TIPS ARKI KOMIK 1: Bayangkan kemungkinan karakternya yang bisa kamu gambar dengan cepat tapi punya karakteristik.

TIPS ARKI CERPEN 1: Pikirin nama. Seengaknya kamu gak perlu ngahuleng 30 detik buat nyari nama yang cocok.


Jadi intinya... saya bodoh menyeret Zahra dalam diskusi malam, soalnya kami berdua tidur agak larut dan aku gak yakin saya bisa berlomba dengan tenang.

Sumpah, saya susah tidur. Kepala capek dan kurang sehat sebelum sempat berlomba. Lucu sekali.

Tapi kita bangun pagi dan shalat berjamaah. Kita memikirkan ide dan mematangkannya. Kami bergantian mandi; aku terlebih dahulu karena aku mau keluar dan me-chat Wheza, atau Iru, atau mungkin siapapun yang bisa bikin aku gak nerveous lagi. Aku... gak terlalu banyak bicara sama dia. Soalnya saya anak Introvert yang kurang suka bikin ribut.

"Eh, bisa gak kamu bantu aku cari referensi di internet?" tanya Zahra.

And so I did. Saya ke ballroom jam 5 pagi buat wi-fi dan diam-diam mencari apa yang Zahra butuhkan untuk ide ceritanya. Aku tidak menemukan segalanya yang dia butuh, tapi seengaknya saya berhasil menemukan salah satunya.

Teamwork!

Kita turun dan sarapan. Di sana sudah banyak orang yang berkumpul. Andika sudah berteman dengan orang luar pulau yang agak lebay dan bikin saya takut itu... de Putra, kalau tidak salah. (Maklum saya gak nyaman dengan orang-orang berisik) Fani and the gengz bikin roti bakar. Aku inget cewek-cewek kebanyakan berkerumun di depan meja bubur, roti dan sereal alih-alih nasi. Sementara, saya dan Zahra lebih memilih untuk makan biasa. Nasi adalah sesuatu yang membuat kepalaku berhenti meronta dan bilang, you'll fail eventually, ya dipsheet.

(Saya sudah bilang kan kalau otak saya pikirannya negatif banget?)

Saya pesimis lagi; gimana seandainya ada perubahan tema beberapa MENIT sebelum lomba dimulai? Aku mau nangis. Tapi aku pakai alasan standar untuk menenangkan diri.

Ini lomba terakhir kamu. Enjoy aja. Bikin yang aneh kalau bisa.

So yeah. Aku sarapan. Makan sedikit sambil menciptakan ruang kosong di perut, soalnya aku takut sakit perut waktu lomba. Aku juga menghindari susu, meski tiga per empat gelas teh dengan dua sendok susu cair membantuku menenangkan tangan. Setelah itu kami pergi ke ballroom lagi.

Ternyata kami para kru komikus berlomba di Ballroom, sementara Cipta Syair dan Cipta Cerpen pergi ke tempat lain. Jadi saya gak bisa ngintipin Mauren, Diko dan saya... belum ketemu Hastom. Kan sebel. Saya dikelilingi terlalu banyak orang baru, huu...

——

## KUMPULAN LATIHAN
[a] Tuliskan kembali tanpa mengubah satu huruf pun bagian cuplikan cerita yang diawali kata-kata berisi "And so I did." dan diakhiri dengan "eventually, ya dipsheet.".
[b] Ringkas paragraf dalam cuplikan cerita yang dimulai dengan "So yeah. Aku sarapan." menjadi daftar poin, tanpa menghilangkan fakta utamanya.

## BAHAN YANG DISEDIAKAN
——

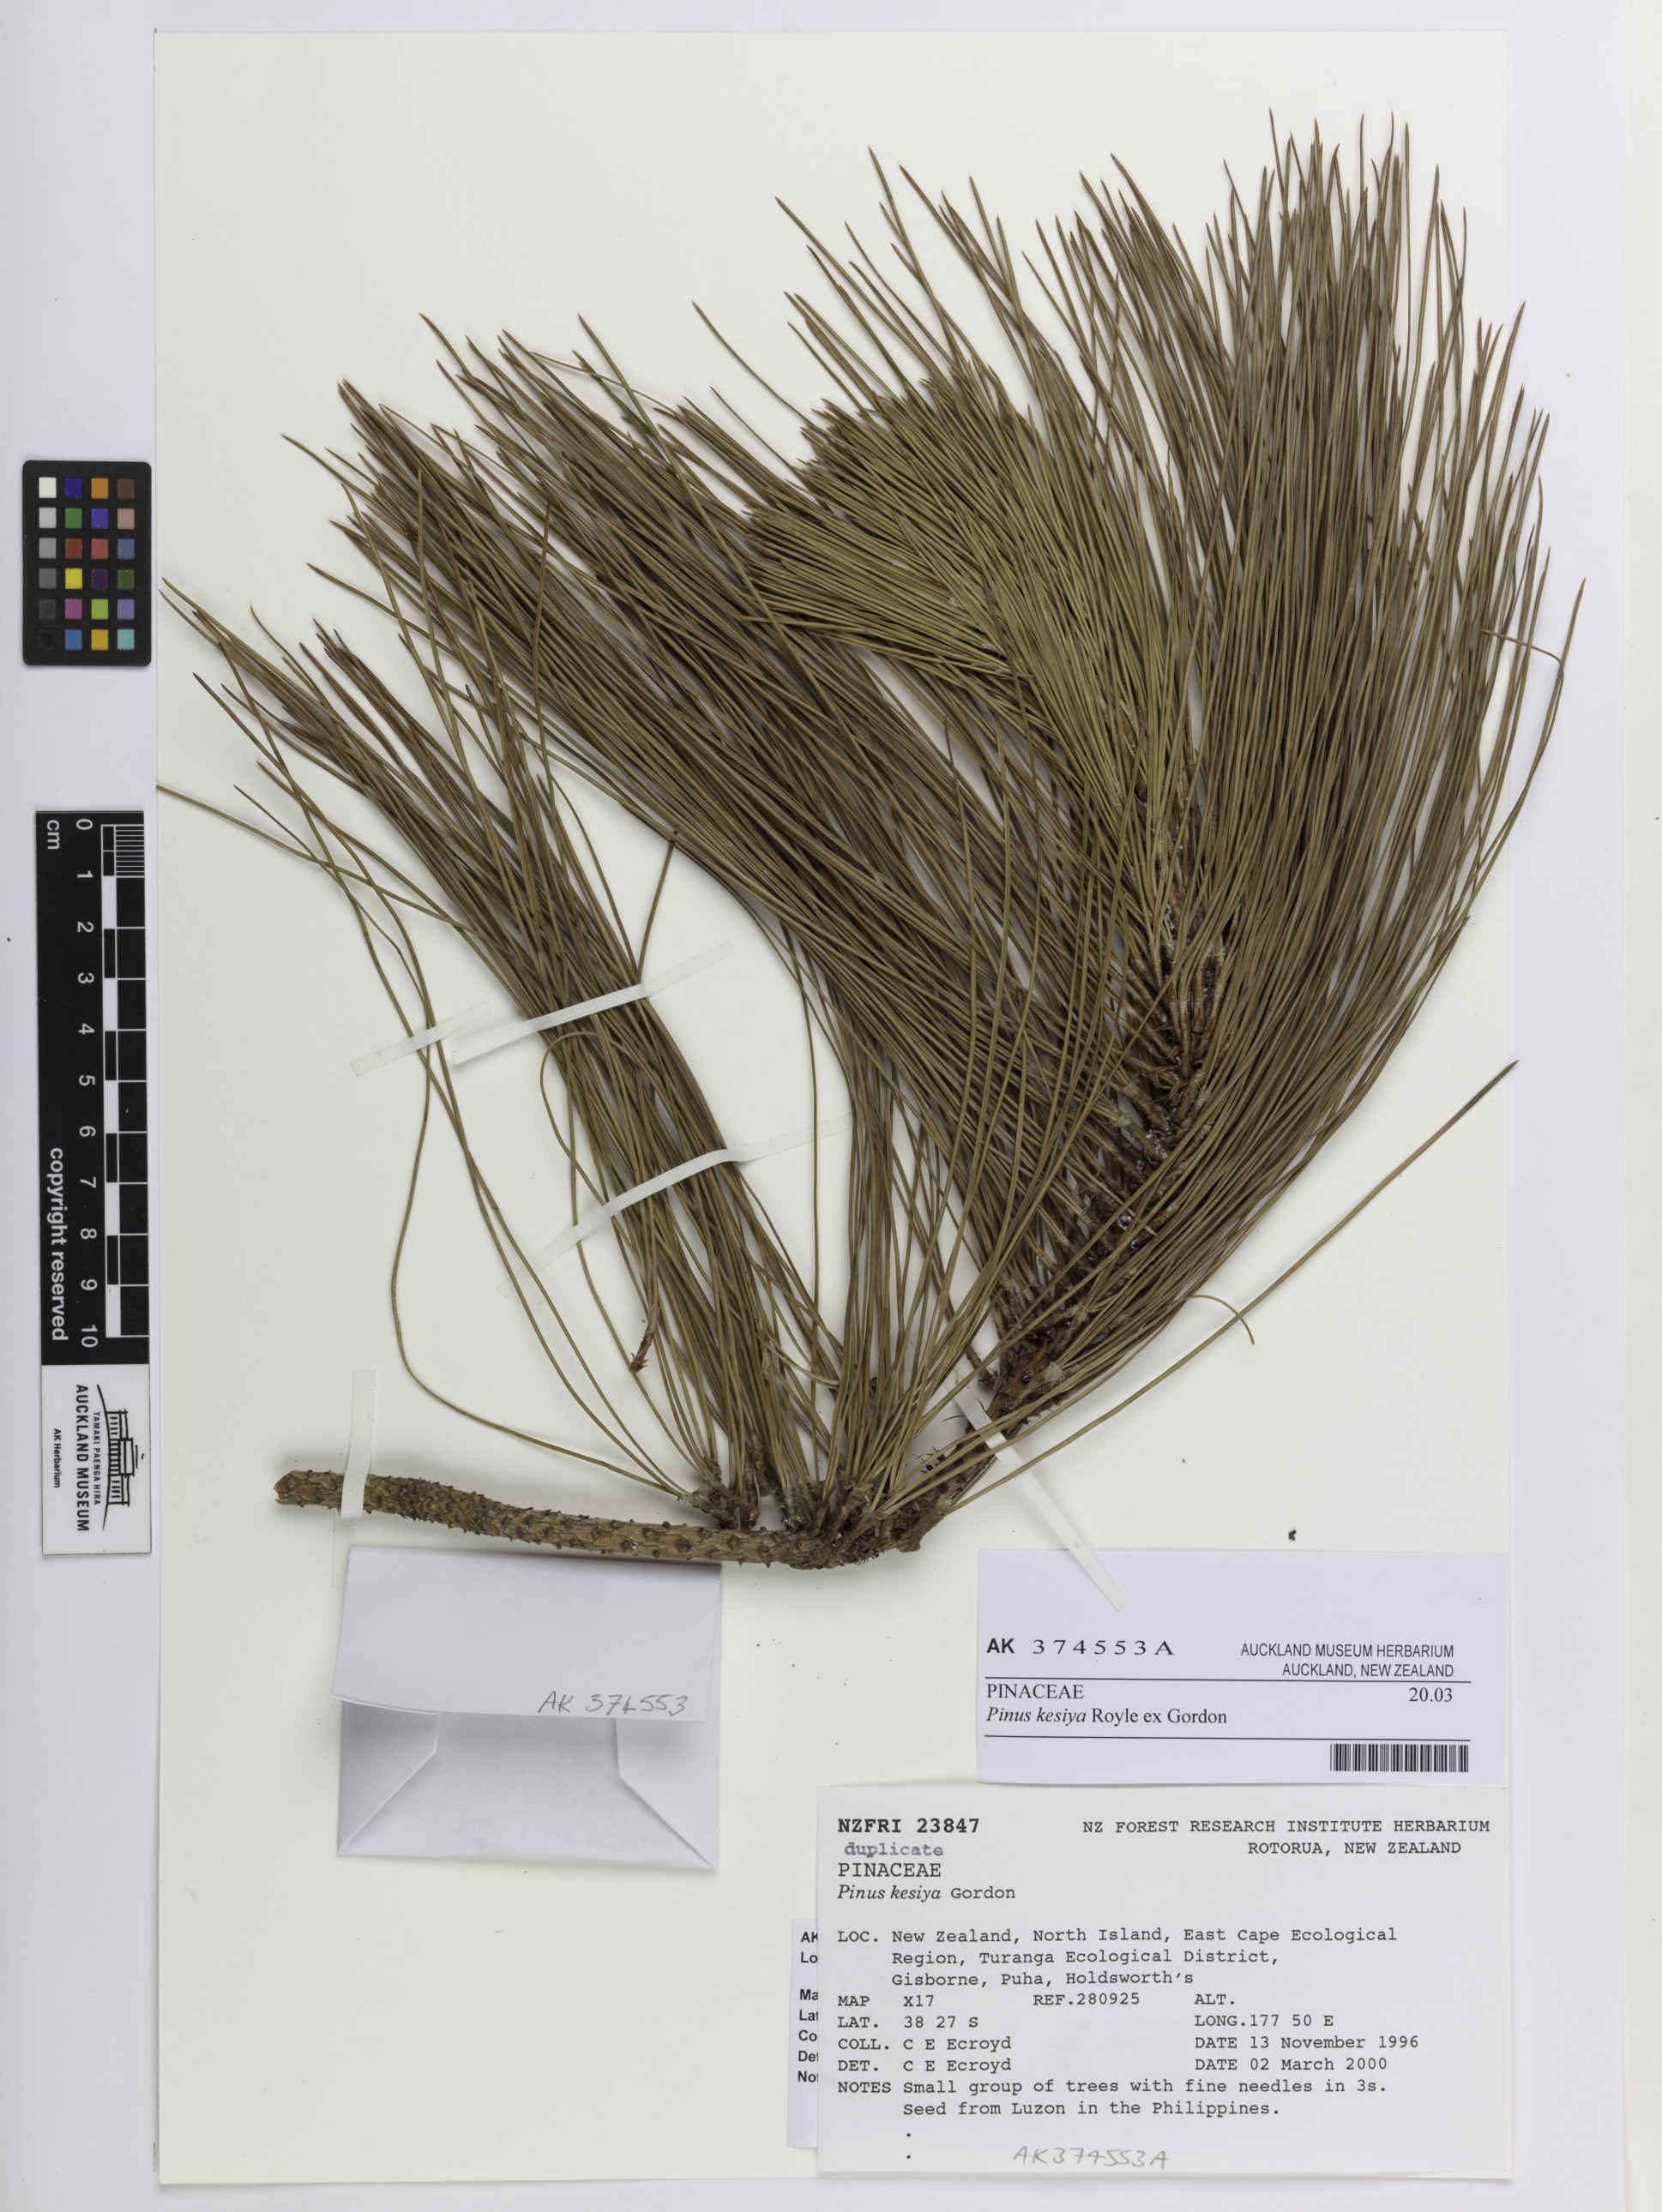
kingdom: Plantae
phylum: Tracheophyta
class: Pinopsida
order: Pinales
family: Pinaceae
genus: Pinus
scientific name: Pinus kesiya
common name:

——

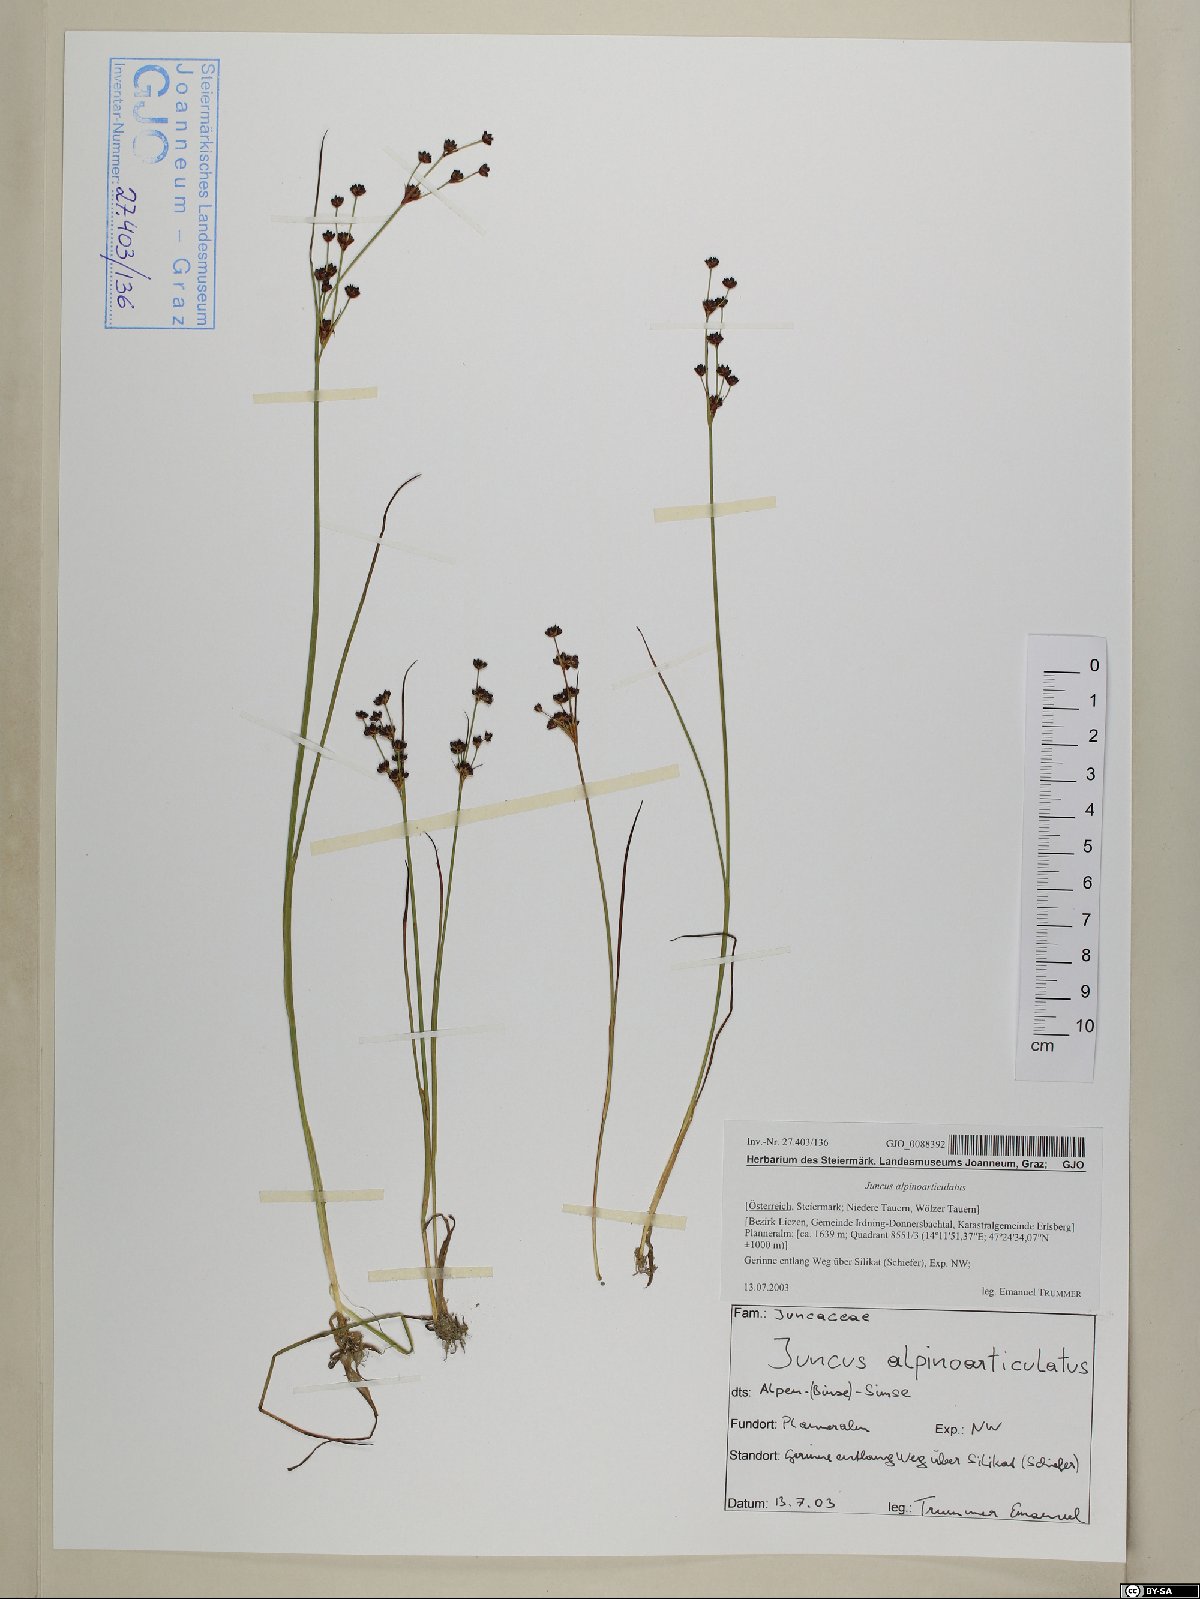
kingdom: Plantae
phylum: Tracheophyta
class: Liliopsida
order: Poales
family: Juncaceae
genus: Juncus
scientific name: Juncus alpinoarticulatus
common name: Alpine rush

——

## PEMBAHASAN JAWABAN
[a]
And so I did. Saya ke ballroom jam 5 pagi buat wi-fi dan diam-diam mencari apa yang Zahra butuhkan untuk ide ceritanya. Aku tidak menemukan segalanya yang dia butuh, tapi seengaknya saya berhasil menemukan salah satunya.

Teamwork!

Kita turun dan sarapan. Di sana sudah banyak orang yang berkumpul. Andika sudah berteman dengan orang luar pulau yang agak lebay dan bikin saya takut itu... de Putra, kalau tidak salah. (Maklum saya gak nyaman dengan orang-orang berisik) Fani and the gengz bikin roti bakar. Aku inget cewek-cewek kebanyakan berkerumun di depan meja bubur, roti dan sereal alih-alih nasi. Sementara, saya dan Zahra lebih memilih untuk makan biasa. Nasi adalah sesuatu yang membuat kepalaku berhenti meronta dan bilang, you'll fail eventually, ya dipsheet.

[b]
- Aku sarapan sedikit agar perut tetap ada ruang kosong, karena takut sakit perut saat lomba.
- Aku menghindari susu, tetapi minum tiga per empat gelas teh dengan dua sendok susu cair untuk menenangkan tangan.
- Sesudah sarapan, kami kembali ke ballroom.